The news accounts I've read about this latest exhibition [ http://aberdeen.com/ab_company/hottopics/askanalyst/claybrook061603.htm ] indicate that some resellers believe what they see, even if they don't have a clue what they are seeing. Proving that some of the code in Linux came from Unix System V is going to be a non-trivial exercise; at least one developer told me that BSD 4.1 and 4.2 code made its way into Unix System V while his company was transitioning to Unix System V. In addition, code that appears to be duplicated in Linux may indeed have come from BSD 4.1 or BSD 4.2 and not from System V.

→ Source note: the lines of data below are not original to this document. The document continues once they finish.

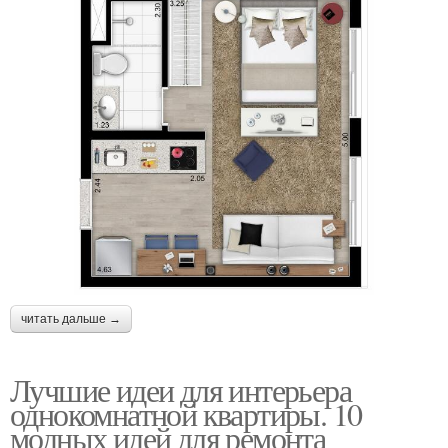
читать дальше →
Лучшие идеи для интерьера
однокомнатной квартиры. 10
модных идей для ремонта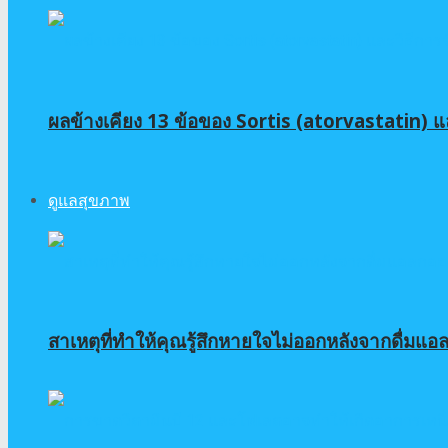
ผลข้างเคียง 13 ข้อของ Sortis (atorvastatin) แ
ดูแลสุขภาพ
สาเหตุที่ทำให้คุณรู้สึกหายใจไม่ออกหลังจากดื่มแอ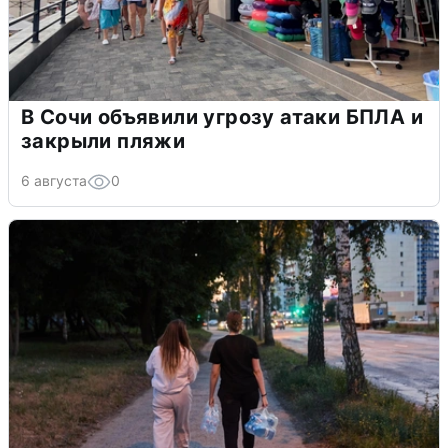
В Сочи объявили угрозу атаки БПЛА и
закрыли пляжи
6 августа
0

SCO continues to say that IBM's foray into the Linux business at the time that SCO and IBM were readying AIX for Intel (IBM decided not to bring AIX on Intel to market) has irreparably harmed the Unix-on-Intel business, specifically SCO's business. Let's look at SCO's Unix business then and now. The old SCO had OpenServer and UnixWare 7. SCO's Unix business was going downhill swiftly before the company entered into the deal with IBM. Around 1998 and 1999 their business was dropping double digits from year to year. One year in this time period -1998, I believe- SCO sold 40% of the Unix licenses. The next year this figure was down to 26%. The SCO Unix-on-Intel market was falling fast before the IBM debacle.
I was working at Digital at the time that SCO was trying to entering into some kind of deal to save itself (before SCO began working with IBM). Digital was interested in cutting a deal with SCO, but found the odds of doing something successful with them to be stacked to heavily on the negative side. IBM came along and took on SCO and also somehow wrangled Sequent away from Digital (Digital and Sequent had signed a deal to work together around Tru64 UNIX before IBM grabbed them away). HP should feel relieved that Digital and/or Compaq did not do anything with SCO.